Sorry. Poor Connection. Please Try Again Later.
Hang on a sec. I'm having some trouble getting a signal here.
You know how it is — you're trying to talk to yourself, but all you can hear is a bunch of static and the sound of your own voice echoing back at you? Like driving into a tunnel.
I feel you. I mean, I know what it's like to have a really bad connection with myself at times.
From time to time I feel like nothing is connecting. Like my brain is on a loop, like there's nothing inside of me except for this voice repeating over and over again: "Nothing is working." The numbness, the emptiness, is taking over. And then it turns into this list — a really long list— of everything that I have done wrong. The failures.

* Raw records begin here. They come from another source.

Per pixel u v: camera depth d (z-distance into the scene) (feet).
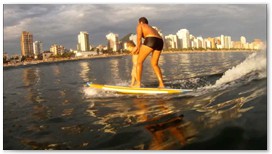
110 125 14.89
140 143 11.55
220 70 39.93
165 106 17.31
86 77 47.91
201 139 10.39
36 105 23.97
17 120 19.10
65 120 17.49
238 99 14.42
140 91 23.48
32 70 102.47
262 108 11.68
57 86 37.04
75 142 13.16
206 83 25.39
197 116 13.37
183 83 26.96
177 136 11.34
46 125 16.93
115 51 402.72
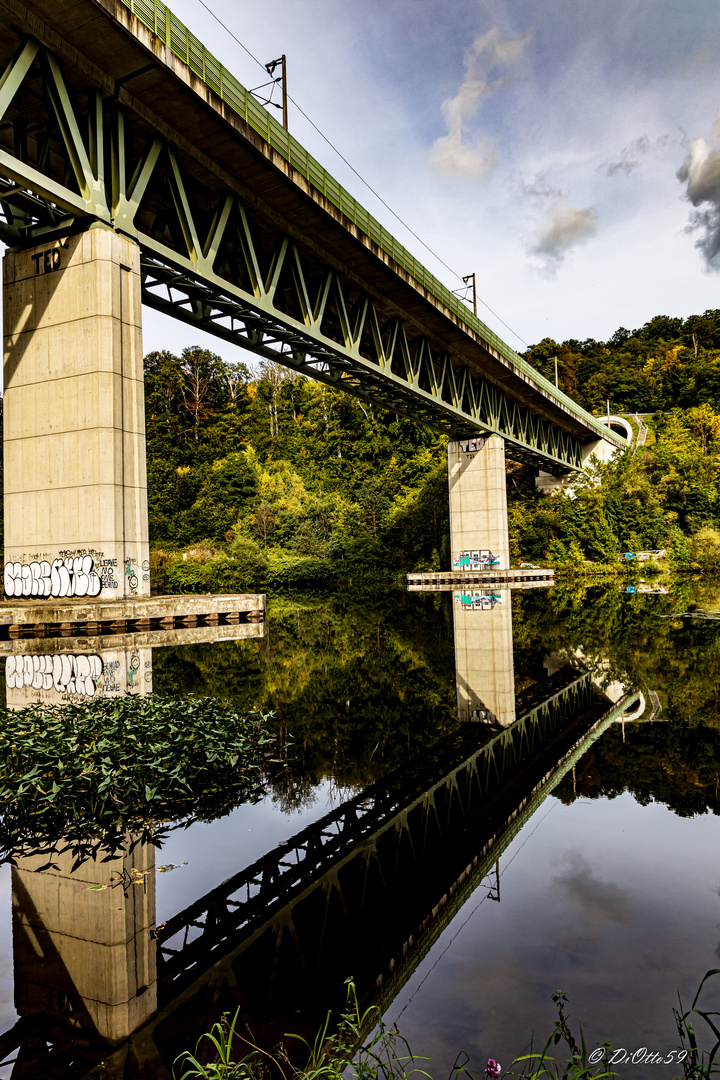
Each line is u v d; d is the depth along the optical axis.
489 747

And then it turns into an even longer list of all the things other people have done right in comparison to me. And then it turns into this one big ball of despair and resentment.
In recent years I have learned how to quiet that static. Not always 100%. But I want to share some of the things I personally do when I feel like I am starting to feel disconnected.
1. Slow down!
Sometimes the disconnect sneaks in when I dont pay attention to what I need. I am often so rushed that I do not even realize that something is off until it hits me like a train. Breath. Unclench your jaw. Maybe even meditate. Even for just 1 min. It has a tremendous effect. Often times doing just those seemingly tiny things already helps me reconnect to myself and get back on track.
2. Schedule time to reflect
Once a day. Once a week. Once a month. Take some time to reflect. Whatever rythmn works for you. It is hard to listen when you are getting really overwhelmed and act in autopilot... Instead of letting it get to that point make it an item in your calendar.
Then ask yourself: "How am I feeling right now?", "What do I need right now?", "What is going right?", "What can I improve?".
Prioritzing yourself this way is not selfish! It is part of your self-care. Pause and act on it.
3. Talk about it
You dont need to have it all figured out. Especially not all by yourself! As a coach I am embracing the thought that all of us are naturally creative, resourceful and whole. We know what we need deep down. We have our own solutions. However, sometimes we need to speak it out loud to make it make sense. We do not need to get advice about it but we need to hear what we have to say. Talk to your friends, family, partners, colleauges. You will be astonished how many of us are struggling with the same things. Showing up vulnerable helps us to (re)connect to others just as much as to ourselves.
At times it is inevitable to get into situations in which we feel disconnected. Life is crazy. Actively prioritzing yourself is a "must" in any self-development journey. Be compassionate. Be honest. Stay connected.